– Господи…
Он пятился от кресла до тех пор, пока не уперся спиной в стену.
Только теперь он обратил внимание, что окно в комнате распахнуто настежь. Сквозняк тихонько шевелил штору, и Корсак понял, что это не единственное открытое окно в доме.
«Соберись. Возьми себя в руки».
Он стал осматривать стены кабинета в поисках картины Брейгеля. В одном месте, между секретером и старинным резным шкафчиком, зиял пробел: обои здесь были темнее, чем вокруг. По всей вероятности, раньше на этом месте висела картина, но теперь от нее остался лишь гвоздь.
Странный запах мускуса и сухой травы чувствовался уже не так сильно. Благодаря открытым окнам минут через двадцать он должен был выветриться совсем. От внезапного порыва ветра штора тихонько прошуршала оборками по паркету. Глеб вздрогнул и покосился в сторону кресла.
«Надо уносить отсюда ноги, – сказал себе Глеб. – Чем скорее, тем лучше!»
Глеб осторожно, пятясь боком, чтобы держать в поле зрения страшный затылок мертвеца, выбрался из комнаты, затем выскочил из квартиры и, не дожидаясь лифта, сбежал вниз по ступеням.
Когда он шагал по улице, жуткое лицо трупа все еще стояло у него перед глазами. Бледное и застывшее, как у скульптуры, с искаженными чертами и вывалившимися из орбит глазами. Лицо человека, испытавшего перед смертью настоящий ужас. И эти вставшие дыбом седые волосы…

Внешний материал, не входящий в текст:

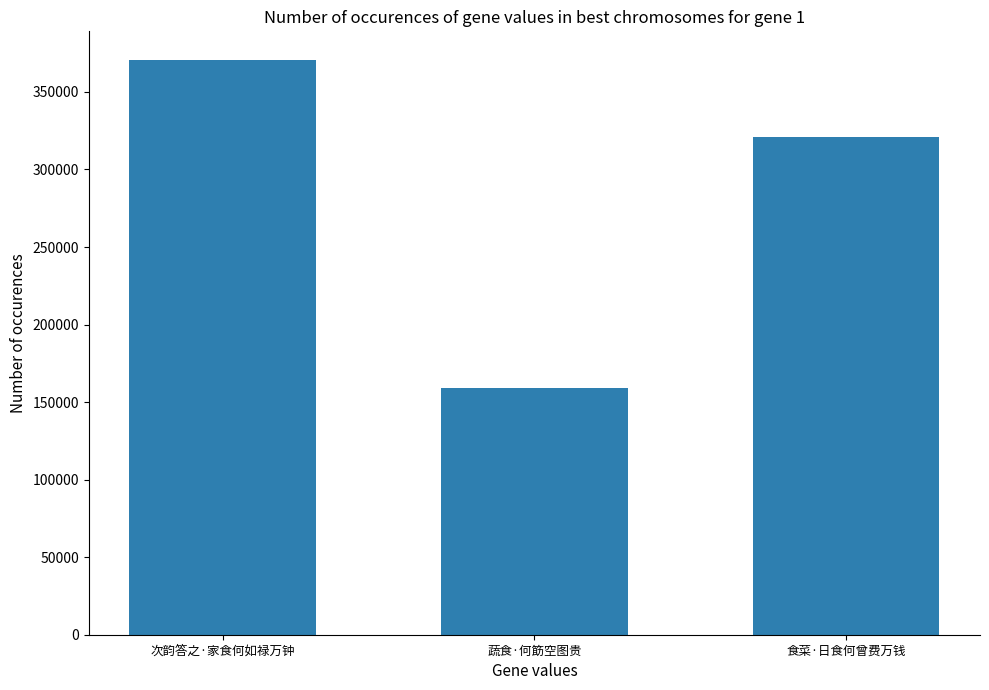

What is the value of the 1st bar from the left?

370536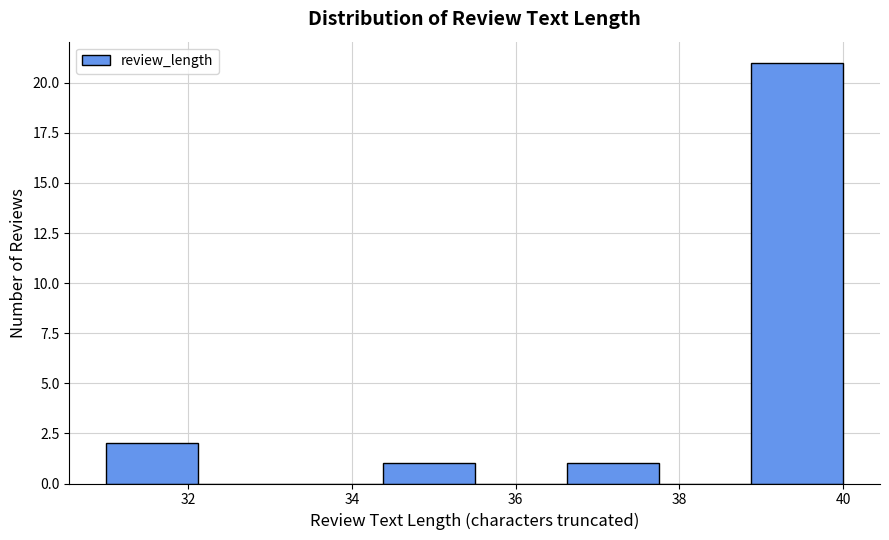

Over which range of the x-axis is the bar tallest?

38.8 to 40.0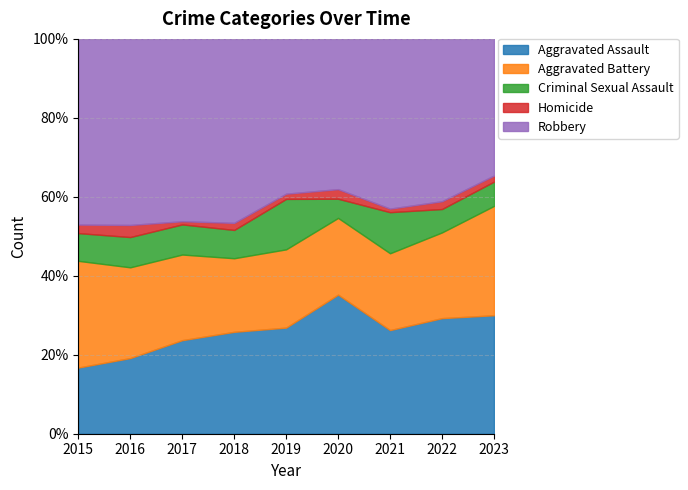

Which series has the largest total across all categories?

Robbery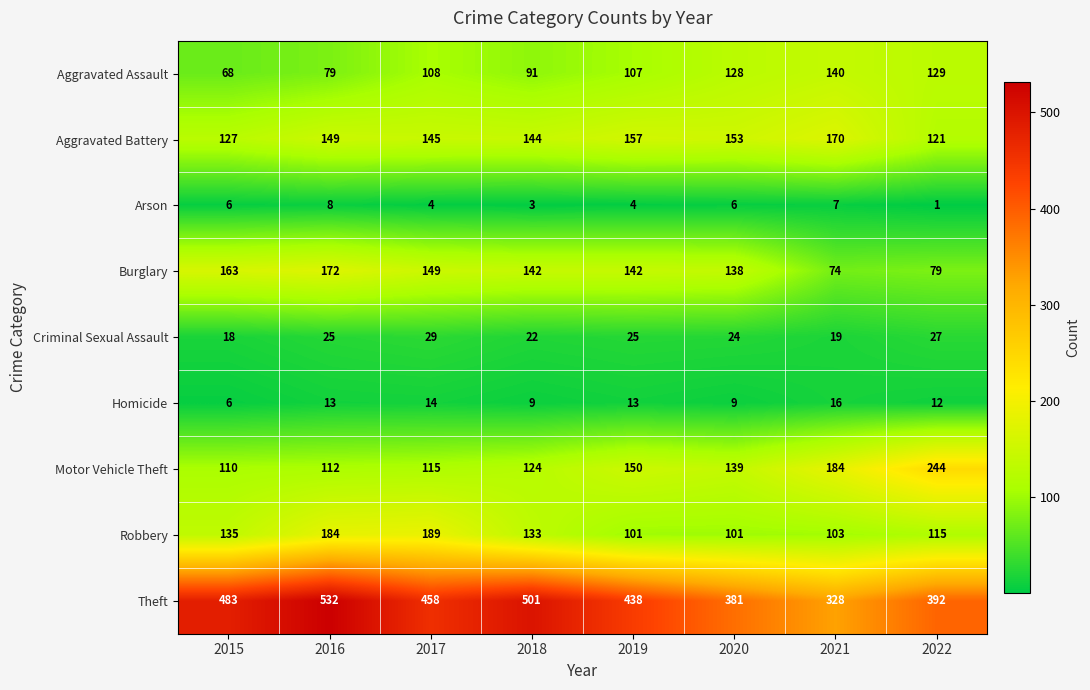

What is the total value across all series at 2017?

1211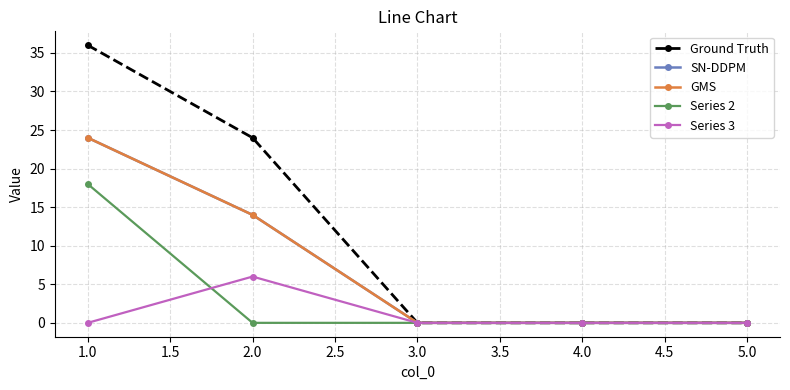

The SN-DDPM series shows 0 at 4.0. True or false?

True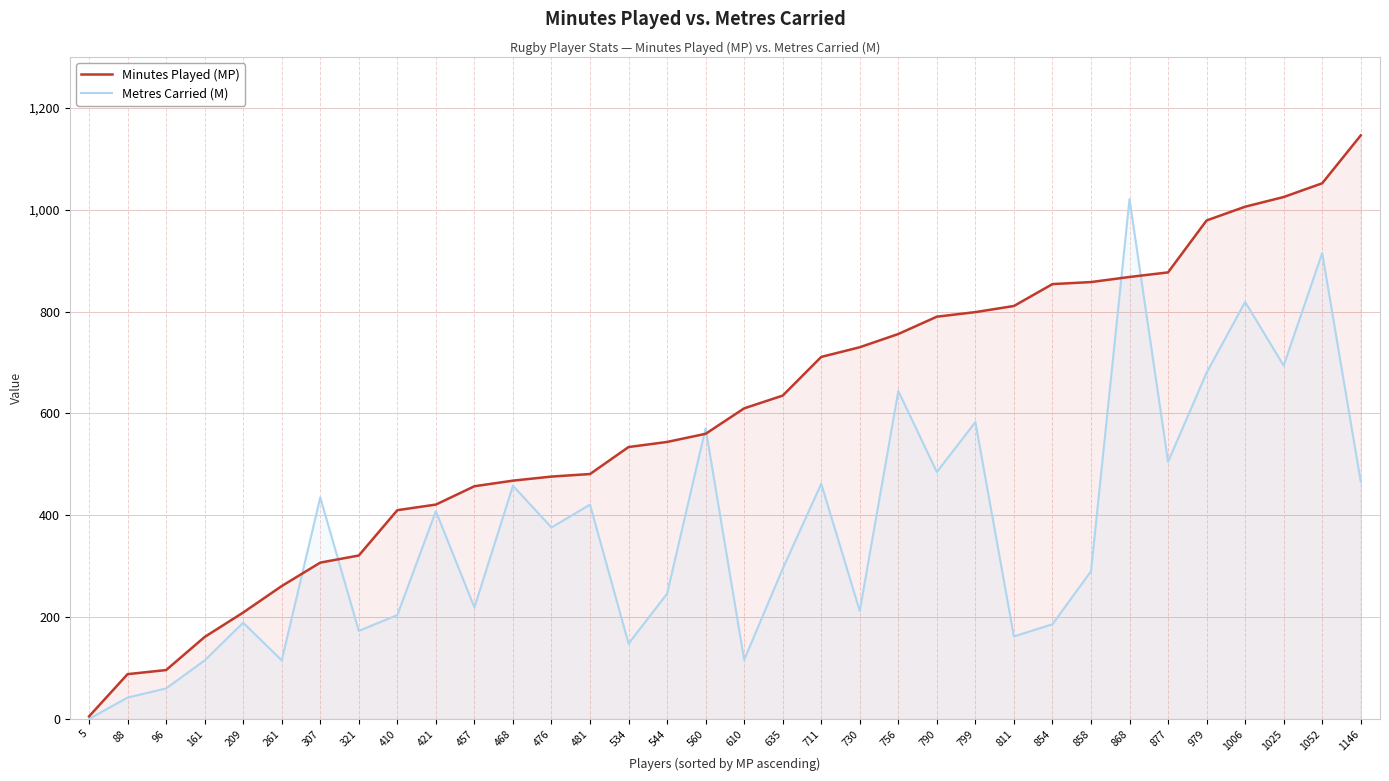

Where is Minutes Played (MP) nearest to the value 575?

560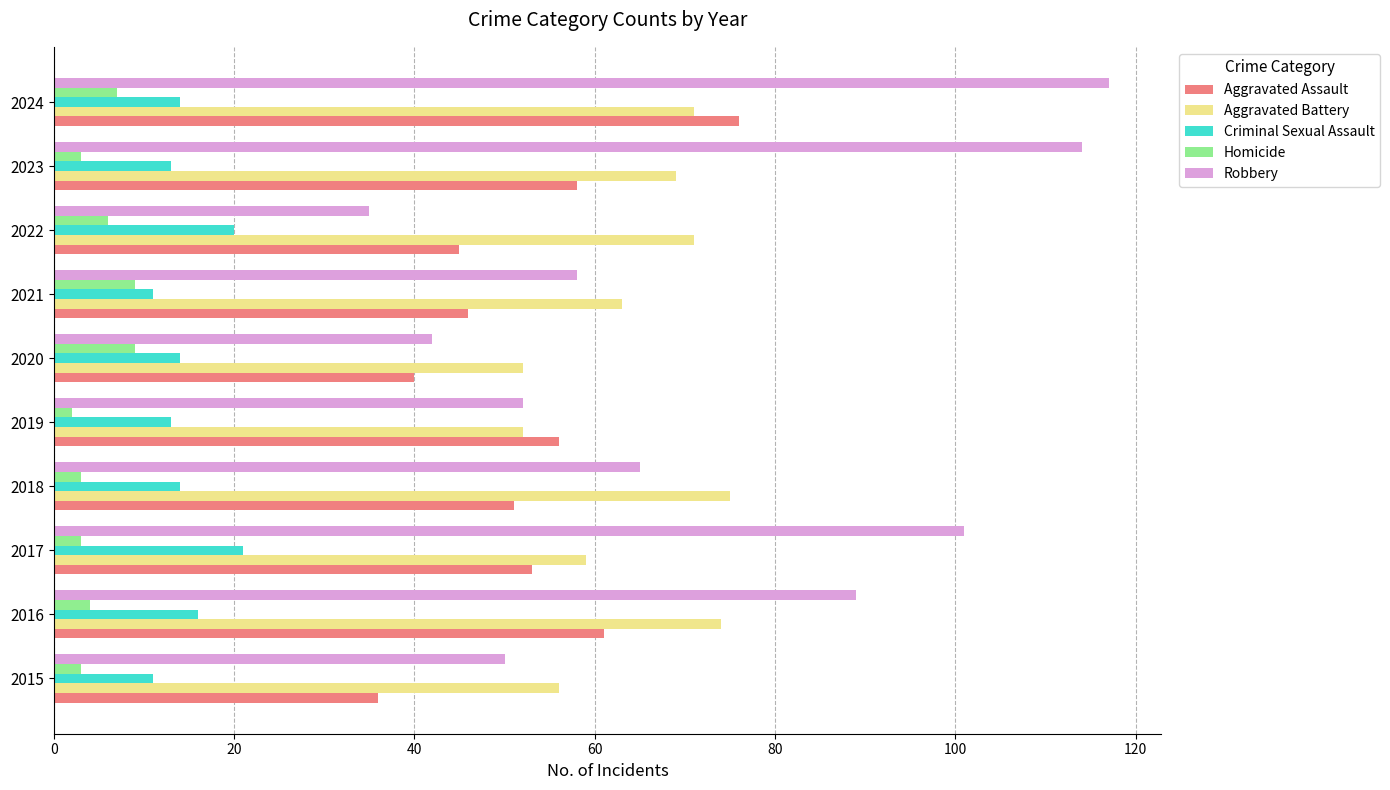

Rank the series at 2015 from lowest to highest value.

Homicide, Criminal Sexual Assault, Aggravated Assault, Robbery, Aggravated Battery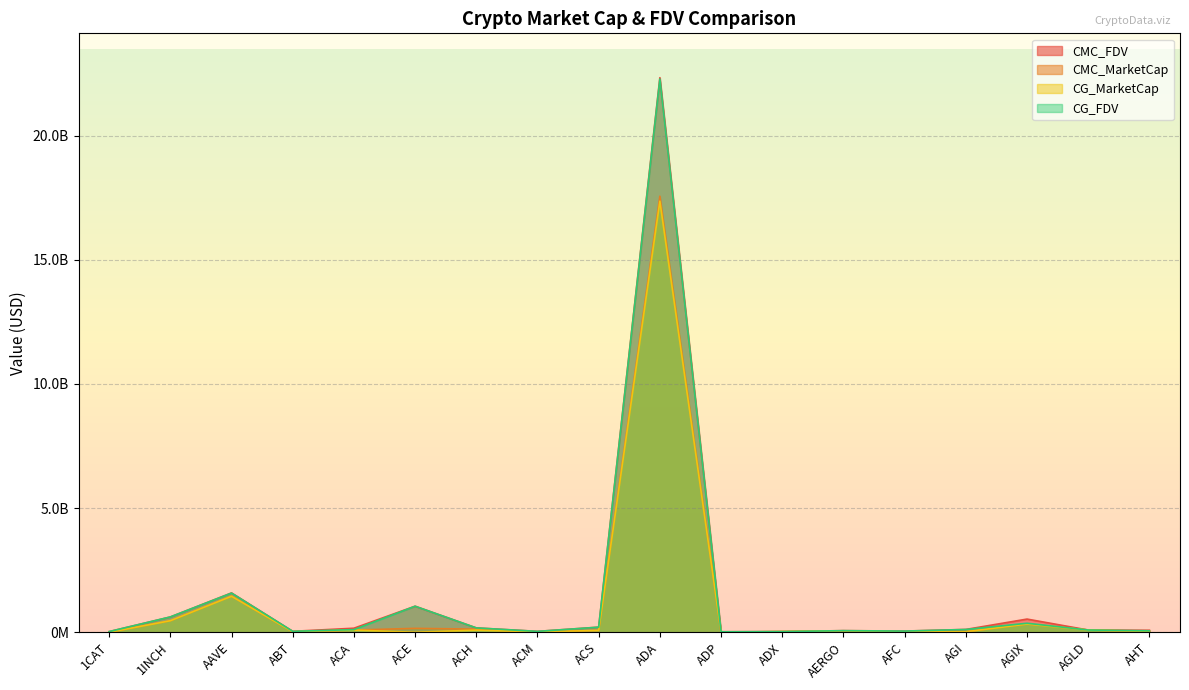

Rank the series at AERGO from lowest to highest value.

CG_MarketCap, CMC_MarketCap, CG_FDV, CMC_FDV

(Перед поездкой Корсак влез в Интернет и отыскал биографию Дзикевича. Там было и фото. В мертвеце, сидящем в кресле, с трудом можно было узнать моложавого сорокадвухлетнего мужчину с широким смуглым лицом и черными как смоль волосами, смотревшего на Глеба с фотоснимка. Но, безусловно, это был он.)
Торопливо шагая мимо Казанского собора, журналист вдруг отчетливо почувствовал, что за ним наблюдают. Он быстро обернулся, однако на улице было слишком темно, чтобы что-то разглядеть.
Через минуту Корсак поймал такси и, забираясь в салон, снова быстро оглянулся. Шагах в десяти от бордюра стоял человек. Лица не было видно. Просто темная неподвижная фигура. Непонятно даже, в какую сторону смотрит незнакомец. Глеб с трудом подавил в себе желание подойти к нему и щелкнуть перед лицом зажигалкой. Возможно, так и нужно было сделать, но щепетильность взяла верх. Корсак забрался в машину и захлопнул дверцу.
– Московский вокзал, – коротко сказал он водителю.
Сергея Анатольевича Дзикевича природа одарила разнообразными талантами. Он хорошо рисовал, замечательно играл на пианино, а в молодости даже сочинял стихи – по словам старших друзей-литераторов, «весьма и весьма недурственные». Лет до двадцати восьми Сергей Анатольевич считал себя гением. Не то что бы он каждый день говорил себе: «Я гений». Нет, ничего подобного. Просто он чувствовал, что стоит ему отвлечься от посторонних дел, и он совершит нечто действительно великое. В какой именно области искусств максимальное напряжение сил вызовет взрыв, он не знал, но больше склонялся к живописи.